A new research has challenged the notion that generative artificial intelligence (AI) can effectively mitigate burnout among healthcare professionals, suggesting potential risks to patient safety and clinical decision-making.
Despite hopes that AI, particularly large language models (LLMs), could alleviate the burdens of electronic health record (EHR) systems and administrative tasks, recent investigations conducted by U.S. health systems paint a different picture.
A 2023 observational study at Brigham and Women’s Hospital in Boston, Massachusetts, examined the use of AI for electronic patient messaging.
Researchers tasked an LLM with responding to simulated questions from cancer patients, comparing its output to responses crafted by board-certified radiation oncologists.
Published in The Lancet Digital Health, the study uncovered concerning findings—LLM-generated responses, when unedited, posed risks of severe harm, including one instance resulting in death.
The majority of harmful responses stemmed from inaccurately assessing the scenario's urgency and recommended actions.
The study concluded that LLM-assisted responses, after being reviewed and edited by medical professionals, struck a balance between reducing physician workload and ensuring patients receive accurate information.

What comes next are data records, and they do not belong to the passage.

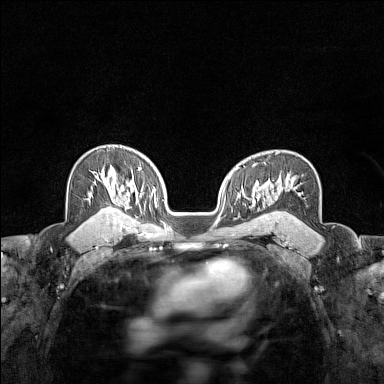
Breast MRI (dynamic contrast-enhanced), one axial slice. Position 101 of 160 along the scan axis. Dynamic contrast-enhanced series, time point 2 of 7 at this slice position (early post-contrast). 1.5 T. TE 1.8 ms, TR 5 ms. 1 mm slice thickness. 384 × 384 image matrix. Female patient.
Structures marked on this image (semi-automatic segmentation, software-assisted and operator-edited):
- enhancing-tissue mask used for the functional tumour volume (all voxels passing the contrast-enhancement thresholds inside the analysis volume; usually the tumour): bounding box (x1, y1, x2, y2) in pixels: (100, 169, 104, 180)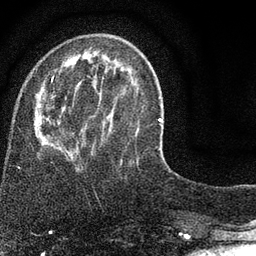
Breast MRI (dynamic contrast-enhanced), one axial slice; slice 24 of 80 in the series (ordered by position); cropped to one breast; dynamic contrast-enhanced series, time point 2 of 7 at this slice position (early post-contrast); 3 T; TE 2.2 ms, TR 5.5 ms; 256 × 256 image matrix, field of view 150 × 150 mm. Female patient.
Outlined on this slice (semi-automatic segmentation, software-assisted and operator-edited):
- enhancing-tissue mask used for the functional tumour volume (all voxels passing the contrast-enhancement thresholds inside the analysis volume; usually the tumour): bounding box [x1, y1, x2, y2] px = [37, 67, 139, 161]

However, it emphasized the critical need for a thorough evaluation of LLMs in clinical contexts, considering the specific task and level of human oversight.
A separate study conducted at New York’s Mount Sinai Health System assessed the performance of four LLMs in querying medical billing codes. Published in NEJM AI, the research revealed significant shortcomings, with LLMs often generating imprecise or fabricated codes.
Funded by the AGA Research Foundation and the National Institutes of Health (NIH), the study cautioned against the use of LLMs in medical coding tasks without further research.
Despite their ability to approximate the meaning of various codes, LLMs exhibited a concerning lack of precision and a propensity for falsifying codes.
The implications of these findings extend to billing, clinical decision-making, quality improvement, research, and health policy.
Researchers underscored the urgent need for additional research and evaluation to address the limitations of LLMs and ensure patient safety in healthcare settings.